[Opening Information given section]

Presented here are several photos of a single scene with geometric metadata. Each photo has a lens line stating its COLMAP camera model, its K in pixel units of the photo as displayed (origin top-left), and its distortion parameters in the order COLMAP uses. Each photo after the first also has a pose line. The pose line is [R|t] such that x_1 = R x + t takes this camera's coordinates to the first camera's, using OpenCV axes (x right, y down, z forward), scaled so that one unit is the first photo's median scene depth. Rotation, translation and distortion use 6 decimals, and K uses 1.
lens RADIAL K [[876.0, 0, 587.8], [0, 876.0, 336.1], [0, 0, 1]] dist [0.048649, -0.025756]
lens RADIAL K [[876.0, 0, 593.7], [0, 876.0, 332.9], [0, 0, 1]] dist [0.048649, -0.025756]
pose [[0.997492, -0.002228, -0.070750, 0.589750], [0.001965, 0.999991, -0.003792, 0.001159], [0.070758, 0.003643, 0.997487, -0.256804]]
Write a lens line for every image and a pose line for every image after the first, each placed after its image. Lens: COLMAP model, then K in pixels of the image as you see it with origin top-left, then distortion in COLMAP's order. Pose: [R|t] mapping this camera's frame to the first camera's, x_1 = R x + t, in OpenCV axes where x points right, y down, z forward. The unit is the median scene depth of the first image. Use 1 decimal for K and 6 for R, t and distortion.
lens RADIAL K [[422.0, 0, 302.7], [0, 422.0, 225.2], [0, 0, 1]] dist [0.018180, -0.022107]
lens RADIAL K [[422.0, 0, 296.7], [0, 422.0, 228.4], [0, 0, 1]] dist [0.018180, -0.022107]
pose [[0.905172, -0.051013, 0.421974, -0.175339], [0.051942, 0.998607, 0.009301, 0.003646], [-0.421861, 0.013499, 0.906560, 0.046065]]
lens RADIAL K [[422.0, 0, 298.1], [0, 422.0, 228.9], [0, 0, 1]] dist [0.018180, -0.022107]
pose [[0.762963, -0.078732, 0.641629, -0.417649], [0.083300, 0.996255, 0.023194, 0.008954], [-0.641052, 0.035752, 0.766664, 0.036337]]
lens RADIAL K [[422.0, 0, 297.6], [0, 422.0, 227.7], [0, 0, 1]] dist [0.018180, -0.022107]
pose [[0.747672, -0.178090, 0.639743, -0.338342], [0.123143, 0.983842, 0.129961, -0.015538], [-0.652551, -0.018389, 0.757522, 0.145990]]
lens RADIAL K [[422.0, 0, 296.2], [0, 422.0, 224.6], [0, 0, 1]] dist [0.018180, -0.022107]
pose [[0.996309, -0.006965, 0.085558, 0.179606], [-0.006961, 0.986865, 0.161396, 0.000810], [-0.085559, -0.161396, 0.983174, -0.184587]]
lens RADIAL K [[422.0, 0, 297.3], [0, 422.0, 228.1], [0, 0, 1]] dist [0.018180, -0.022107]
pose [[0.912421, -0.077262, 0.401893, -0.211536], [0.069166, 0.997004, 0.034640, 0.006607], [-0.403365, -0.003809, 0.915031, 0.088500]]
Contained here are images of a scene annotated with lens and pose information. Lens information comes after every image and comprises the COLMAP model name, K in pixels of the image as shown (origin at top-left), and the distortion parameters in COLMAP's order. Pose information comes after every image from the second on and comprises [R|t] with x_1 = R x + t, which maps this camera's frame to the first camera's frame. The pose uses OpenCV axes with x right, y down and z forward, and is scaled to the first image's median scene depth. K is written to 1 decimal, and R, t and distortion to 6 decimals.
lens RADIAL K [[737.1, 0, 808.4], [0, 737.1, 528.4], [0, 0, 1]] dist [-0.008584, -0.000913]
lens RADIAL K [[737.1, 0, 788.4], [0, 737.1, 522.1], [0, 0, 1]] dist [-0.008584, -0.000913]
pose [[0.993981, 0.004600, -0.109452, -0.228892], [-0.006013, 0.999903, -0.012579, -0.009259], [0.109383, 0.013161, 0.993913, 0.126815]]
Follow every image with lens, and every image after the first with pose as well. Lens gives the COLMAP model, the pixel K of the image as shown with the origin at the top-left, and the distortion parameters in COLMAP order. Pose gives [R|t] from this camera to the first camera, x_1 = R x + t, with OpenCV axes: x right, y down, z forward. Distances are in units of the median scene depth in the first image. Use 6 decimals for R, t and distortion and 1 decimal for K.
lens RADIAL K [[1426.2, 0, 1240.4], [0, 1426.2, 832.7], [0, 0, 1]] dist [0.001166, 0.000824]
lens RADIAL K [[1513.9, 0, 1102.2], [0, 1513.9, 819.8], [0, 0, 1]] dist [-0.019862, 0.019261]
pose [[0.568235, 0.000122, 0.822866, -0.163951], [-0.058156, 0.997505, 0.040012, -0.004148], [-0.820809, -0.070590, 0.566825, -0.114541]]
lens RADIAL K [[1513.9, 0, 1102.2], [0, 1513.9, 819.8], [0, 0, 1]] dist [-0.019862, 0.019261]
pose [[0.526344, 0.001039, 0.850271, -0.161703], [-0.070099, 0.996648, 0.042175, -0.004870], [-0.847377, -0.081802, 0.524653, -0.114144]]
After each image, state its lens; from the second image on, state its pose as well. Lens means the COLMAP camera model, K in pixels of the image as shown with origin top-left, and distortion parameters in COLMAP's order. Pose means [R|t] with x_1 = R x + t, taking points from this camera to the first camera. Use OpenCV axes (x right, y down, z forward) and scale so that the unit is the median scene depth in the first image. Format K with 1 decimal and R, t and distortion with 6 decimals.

[Closing Information given section]

◆ **Task prompt**: Return the records exactly, character for character.

◆ **Response to this task**:
Presented here are several photos of a single scene with geometric metadata. Each photo has a lens line stating its COLMAP camera model, its K in pixel units of the photo as displayed (origin top-left), and its distortion parameters in the order COLMAP uses. Each photo after the first also has a pose line. The pose line is [R|t] such that x_1 = R x + t takes this camera's coordinates to the first camera's, using OpenCV axes (x right, y down, z forward), scaled so that one unit is the first photo's median scene depth. Rotation, translation and distortion use 6 decimals, and K uses 1.
lens RADIAL K [[876.0, 0, 587.8], [0, 876.0, 336.1], [0, 0, 1]] dist [0.048649, -0.025756]
lens RADIAL K [[876.0, 0, 593.7], [0, 876.0, 332.9], [0, 0, 1]] dist [0.048649, -0.025756]
pose [[0.997492, -0.002228, -0.070750, 0.589750], [0.001965, 0.999991, -0.003792, 0.001159], [0.070758, 0.003643, 0.997487, -0.256804]]
Write a lens line for every image and a pose line for every image after the first, each placed after its image. Lens: COLMAP model, then K in pixels of the image as you see it with origin top-left, then distortion in COLMAP's order. Pose: [R|t] mapping this camera's frame to the first camera's, x_1 = R x + t, in OpenCV axes where x points right, y down, z forward. The unit is the median scene depth of the first image. Use 1 decimal for K and 6 for R, t and distortion.
lens RADIAL K [[422.0, 0, 302.7], [0, 422.0, 225.2], [0, 0, 1]] dist [0.018180, -0.022107]
lens RADIAL K [[422.0, 0, 296.7], [0, 422.0, 228.4], [0, 0, 1]] dist [0.018180, -0.022107]
pose [[0.905172, -0.051013, 0.421974, -0.175339], [0.051942, 0.998607, 0.009301, 0.003646], [-0.421861, 0.013499, 0.906560, 0.046065]]
lens RADIAL K [[422.0, 0, 298.1], [0, 422.0, 228.9], [0, 0, 1]] dist [0.018180, -0.022107]
pose [[0.762963, -0.078732, 0.641629, -0.417649], [0.083300, 0.996255, 0.023194, 0.008954], [-0.641052, 0.035752, 0.766664, 0.036337]]
lens RADIAL K [[422.0, 0, 297.6], [0, 422.0, 227.7], [0, 0, 1]] dist [0.018180, -0.022107]
pose [[0.747672, -0.178090, 0.639743, -0.338342], [0.123143, 0.983842, 0.129961, -0.015538], [-0.652551, -0.018389, 0.757522, 0.145990]]
lens RADIAL K [[422.0, 0, 296.2], [0, 422.0, 224.6], [0, 0, 1]] dist [0.018180, -0.022107]
pose [[0.996309, -0.006965, 0.085558, 0.179606], [-0.006961, 0.986865, 0.161396, 0.000810], [-0.085559, -0.161396, 0.983174, -0.184587]]
lens RADIAL K [[422.0, 0, 297.3], [0, 422.0, 228.1], [0, 0, 1]] dist [0.018180, -0.022107]
pose [[0.912421, -0.077262, 0.401893, -0.211536], [0.069166, 0.997004, 0.034640, 0.006607], [-0.403365, -0.003809, 0.915031, 0.088500]]
Contained here are images of a scene annotated with lens and pose information. Lens information comes after every image and comprises the COLMAP model name, K in pixels of the image as shown (origin at top-left), and the distortion parameters in COLMAP's order. Pose information comes after every image from the second on and comprises [R|t] with x_1 = R x + t, which maps this camera's frame to the first camera's frame. The pose uses OpenCV axes with x right, y down and z forward, and is scaled to the first image's median scene depth. K is written to 1 decimal, and R, t and distortion to 6 decimals.
lens RADIAL K [[737.1, 0, 808.4], [0, 737.1, 528.4], [0, 0, 1]] dist [-0.008584, -0.000913]
lens RADIAL K [[737.1, 0, 788.4], [0, 737.1, 522.1], [0, 0, 1]] dist [-0.008584, -0.000913]
pose [[0.993981, 0.004600, -0.109452, -0.228892], [-0.006013, 0.999903, -0.012579, -0.009259], [0.109383, 0.013161, 0.993913, 0.126815]]
Follow every image with lens, and every image after the first with pose as well. Lens gives the COLMAP model, the pixel K of the image as shown with the origin at the top-left, and the distortion parameters in COLMAP order. Pose gives [R|t] from this camera to the first camera, x_1 = R x + t, with OpenCV axes: x right, y down, z forward. Distances are in units of the median scene depth in the first image. Use 6 decimals for R, t and distortion and 1 decimal for K.
lens RADIAL K [[1426.2, 0, 1240.4], [0, 1426.2, 832.7], [0, 0, 1]] dist [0.001166, 0.000824]
lens RADIAL K [[1513.9, 0, 1102.2], [0, 1513.9, 819.8], [0, 0, 1]] dist [-0.019862, 0.019261]
pose [[0.568235, 0.000122, 0.822866, -0.163951], [-0.058156, 0.997505, 0.040012, -0.004148], [-0.820809, -0.070590, 0.566825, -0.114541]]
lens RADIAL K [[1513.9, 0, 1102.2], [0, 1513.9, 819.8], [0, 0, 1]] dist [-0.019862, 0.019261]
pose [[0.526344, 0.001039, 0.850271, -0.161703], [-0.070099, 0.996648, 0.042175, -0.004870], [-0.847377, -0.081802, 0.524653, -0.114144]]
After each image, state its lens; from the second image on, state its pose as well. Lens means the COLMAP camera model, K in pixels of the image as shown with origin top-left, and distortion parameters in COLMAP's order. Pose means [R|t] with x_1 = R x + t, taking points from this camera to the first camera. Use OpenCV axes (x right, y down, z forward) and scale so that the unit is the median scene depth in the first image. Format K with 1 decimal and R, t and distortion with 6 decimals.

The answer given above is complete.